Thoughts: I always thought the WCC could be the Left Coast version of the Big East (small basketball schools, some religiously-affiliated, no D1 football) if they had better leadership and more parity. The top 2-3 WCC programs (Gonzaga, Saint Mary’s, and relative newcomer BYU) all care very much about basketball, they dominate the conference and expect to play in the postseason every year. A fourth member, Pepperdine, is finally out of rebuild mode heading into year six under coach Marty Wilson and seems to be on the right track with back-to-back 18-win seasons and fourth place finishes in the WCC. If you look at the conference standings you’ll find that, just beyond Pepperdine, lies an abyss where the remaining six programs reside. “Attn: Bottom 6 WCC Men’s Basketball Programs: We want you to start taking basketball seriously. Right Now!” - Lynn Holzman, WCC Commissioner. Memo received, Commissioner! Apparently the WCC bottom feeders are now motivated to make the necessary moves to build their programs and ultimately compete with the big boys. Four of the bottom six have cleaned house — Loyola Marymount is still rebuilding in year two of the Mike Dunlap era (good luck with that) and San Diego just finished a miserable first year (9-21, 4-14) under Lamont Smith — and I like every hire that was made. All four of the programs selected a high-profile candidate: Sendek is a long-time, decorated coach who has taken three different programs to the NCAA Tournament; Stoudamire is a former pro and college All-America;, Smith is just coming off a CIT Championship season with Columbia — a program he rebuilt; and Porter is a former all-pro and a legend in Portland. We know Sendek and Smith will legitimize their programs and do a good job coaching whatever talent they have. We should also expect Stoudamire and Porter to land some quality recruits based on celebrity status alone. Looks like the the WCC is about to get more balanced in a hurry.

Other Headliners
Stanford: Johnny Dawkins OUT; Jerod Haase IN
Vanderbilt: Kevin Stallings OUT; Bryce Drew IN
Saint Louis: Jim Crews OUT; Travis Ford IN
UA-Little Rock: Chris Beard OUT; Wes Flanigan IN
Stephen F. Austin: Brad Underwood OUT; Kyle Keller IN

Thoughts: Part of me thinks Travis Ford will do well at Saint Louis. Part of me thinks I’m insane. We’ll see which part is right in a couple of years.

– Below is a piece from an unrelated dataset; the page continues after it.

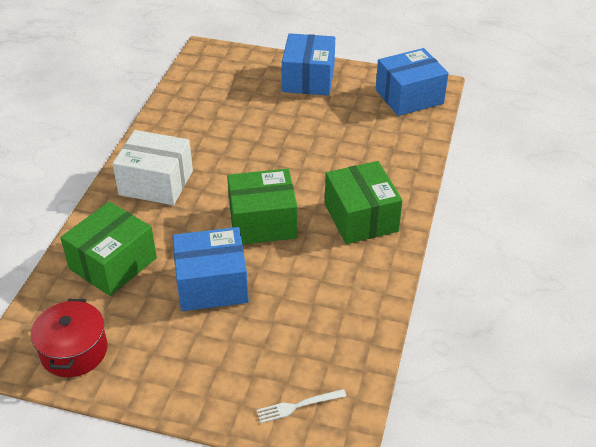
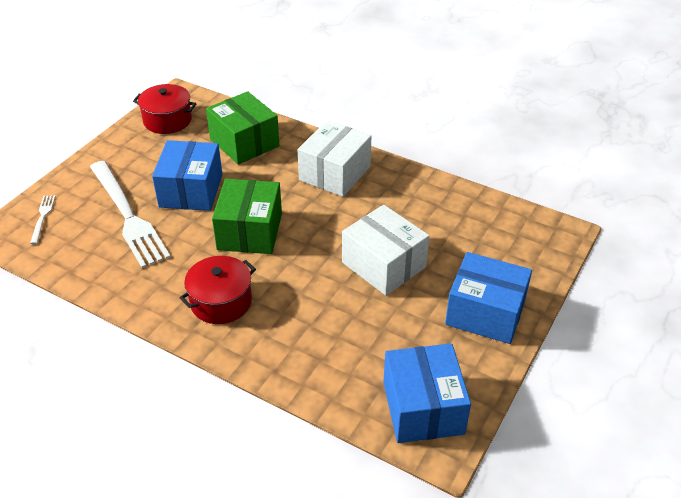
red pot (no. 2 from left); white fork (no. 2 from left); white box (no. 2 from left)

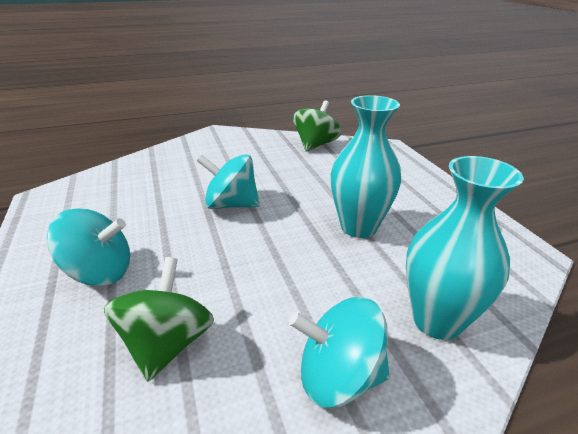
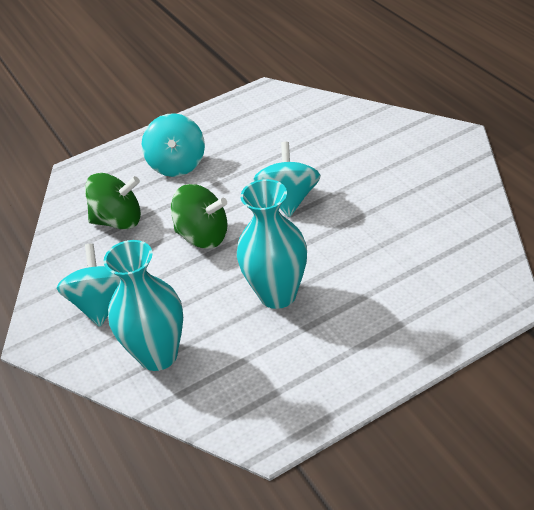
green spinning top (no. 2 from left)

I like Bryce Drew but I think the SEC is about to get a hell of a lot stronger, really soon: Alabama surprised people this year; Auburn won’t stay down for long with Bruce Pearl; Ben Howland is bringing in a ton of talent at Miss. State; Florida should continue to improve; and the list goes on. Can Drew compete with the recruiting giants down south?